When her husband was offered a job overseas last year, though, the Johnsons decided to move. The family now lives in Brunei.

A million in the same boat

And it’s not just female politicians who fall into the gap, Johnson points out.

To qualify for maternity benefits from the federal Employment Insurance program, a woman must have worked for a minimum of 600 insurable hours in the year prior to the birth and paid into the system for each hour.

Politicians don’t have to pay into the EI system because they are basically considered self-employed. Most of the more than one million female small business owners, entrepreneurs, contractors, freelancers and otherwise self-employed women in Canada are in the same situation.

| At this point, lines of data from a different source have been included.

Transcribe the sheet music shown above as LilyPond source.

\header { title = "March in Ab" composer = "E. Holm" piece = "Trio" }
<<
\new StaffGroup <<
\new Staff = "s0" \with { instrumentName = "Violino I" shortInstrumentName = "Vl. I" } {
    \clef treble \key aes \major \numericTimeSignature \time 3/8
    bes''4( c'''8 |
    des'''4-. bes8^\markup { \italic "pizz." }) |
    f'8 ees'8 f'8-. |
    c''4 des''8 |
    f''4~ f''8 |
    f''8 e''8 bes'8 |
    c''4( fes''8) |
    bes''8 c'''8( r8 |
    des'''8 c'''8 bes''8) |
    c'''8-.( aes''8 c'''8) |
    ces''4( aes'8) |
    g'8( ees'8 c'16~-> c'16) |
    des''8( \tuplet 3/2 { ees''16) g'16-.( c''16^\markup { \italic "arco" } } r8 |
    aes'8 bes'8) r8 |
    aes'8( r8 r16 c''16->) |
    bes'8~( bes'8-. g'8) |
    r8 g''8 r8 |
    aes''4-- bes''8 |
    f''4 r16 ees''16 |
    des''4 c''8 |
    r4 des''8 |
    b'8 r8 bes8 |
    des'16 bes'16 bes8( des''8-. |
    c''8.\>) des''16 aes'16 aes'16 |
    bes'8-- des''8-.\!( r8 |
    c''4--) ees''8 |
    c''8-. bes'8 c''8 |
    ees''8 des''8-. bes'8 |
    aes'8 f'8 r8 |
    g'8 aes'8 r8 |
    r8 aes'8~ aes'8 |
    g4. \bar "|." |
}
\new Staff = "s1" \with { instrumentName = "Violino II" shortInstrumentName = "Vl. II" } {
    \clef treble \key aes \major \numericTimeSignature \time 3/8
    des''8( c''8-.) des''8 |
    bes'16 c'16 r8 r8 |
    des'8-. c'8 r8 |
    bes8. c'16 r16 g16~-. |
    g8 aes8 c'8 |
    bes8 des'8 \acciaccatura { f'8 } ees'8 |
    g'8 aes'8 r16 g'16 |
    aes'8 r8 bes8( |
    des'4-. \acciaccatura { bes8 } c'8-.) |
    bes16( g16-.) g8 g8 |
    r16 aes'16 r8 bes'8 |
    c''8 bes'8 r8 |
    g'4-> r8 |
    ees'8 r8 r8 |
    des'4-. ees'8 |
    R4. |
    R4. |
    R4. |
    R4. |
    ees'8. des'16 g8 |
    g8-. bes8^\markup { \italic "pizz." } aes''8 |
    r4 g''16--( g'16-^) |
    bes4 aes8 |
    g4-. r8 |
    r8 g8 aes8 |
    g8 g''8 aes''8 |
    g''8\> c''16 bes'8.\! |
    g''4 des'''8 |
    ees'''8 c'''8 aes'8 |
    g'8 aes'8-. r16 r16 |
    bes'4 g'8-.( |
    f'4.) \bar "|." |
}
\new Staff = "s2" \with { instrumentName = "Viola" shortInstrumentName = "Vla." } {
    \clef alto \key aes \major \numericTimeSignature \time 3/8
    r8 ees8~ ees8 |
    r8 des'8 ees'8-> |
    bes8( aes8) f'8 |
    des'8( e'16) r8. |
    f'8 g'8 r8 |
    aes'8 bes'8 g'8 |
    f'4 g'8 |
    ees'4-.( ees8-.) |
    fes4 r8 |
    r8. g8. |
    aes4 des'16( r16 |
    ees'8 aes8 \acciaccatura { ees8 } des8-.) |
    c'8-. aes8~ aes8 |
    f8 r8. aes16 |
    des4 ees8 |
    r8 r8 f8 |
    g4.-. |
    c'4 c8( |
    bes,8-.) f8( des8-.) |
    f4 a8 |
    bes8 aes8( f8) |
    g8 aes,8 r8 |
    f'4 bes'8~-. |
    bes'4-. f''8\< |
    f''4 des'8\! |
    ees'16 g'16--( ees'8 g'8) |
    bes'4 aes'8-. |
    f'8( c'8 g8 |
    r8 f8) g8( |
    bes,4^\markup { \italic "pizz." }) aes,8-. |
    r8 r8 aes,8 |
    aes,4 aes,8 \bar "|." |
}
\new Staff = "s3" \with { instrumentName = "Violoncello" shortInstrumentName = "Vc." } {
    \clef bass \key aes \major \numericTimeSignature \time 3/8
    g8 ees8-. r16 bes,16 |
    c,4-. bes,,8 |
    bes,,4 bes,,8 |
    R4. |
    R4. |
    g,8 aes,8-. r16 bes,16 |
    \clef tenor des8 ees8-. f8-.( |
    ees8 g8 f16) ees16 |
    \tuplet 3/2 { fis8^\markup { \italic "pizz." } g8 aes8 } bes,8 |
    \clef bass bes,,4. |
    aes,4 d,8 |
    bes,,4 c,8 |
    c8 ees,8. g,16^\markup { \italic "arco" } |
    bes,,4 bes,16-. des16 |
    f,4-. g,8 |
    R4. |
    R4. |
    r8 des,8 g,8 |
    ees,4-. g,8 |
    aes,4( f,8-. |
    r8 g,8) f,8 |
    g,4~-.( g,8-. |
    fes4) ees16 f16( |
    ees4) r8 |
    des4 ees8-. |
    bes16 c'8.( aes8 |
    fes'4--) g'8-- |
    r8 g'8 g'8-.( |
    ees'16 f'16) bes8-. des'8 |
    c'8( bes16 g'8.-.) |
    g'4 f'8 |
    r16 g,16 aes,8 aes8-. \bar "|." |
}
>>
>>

Since 2011, self-employed people have been able to opt into the EI program, giving them access to up to 15 weeks of maternity leaves, as well as up to 35 weeks of parental leave. The EI opt-in also gives access to benefits for sickness or injury and compassionate care.

But the program has some flaws, including no access to unemployment benefits, a $485 per week cap and no way to opt out once a person has collected benefits. Uptake has been minimal.

In 2013-14, the self-employed EI program paid out $8.2 million in benefits in total, $7.9 million of it in maternity or parental benefits.

Johnson says the rarity of the issue suggests it’s not a key barrier to women entering politics, but certainly family time is an issue for everyone. The hours of legislative sitting can be “absurd,” she says.

She recalls one stretch a few years ago when the Newfoundland and Labrador House of Assembly sat for 50 hours with just short breaks between sessions.

And child care can be a problem because it’s far from a nine-to-five job, Johnson says.

“I should say that this isn’t an issue just for women. We had young fathers in our House as well who I know wanted to be home at night.”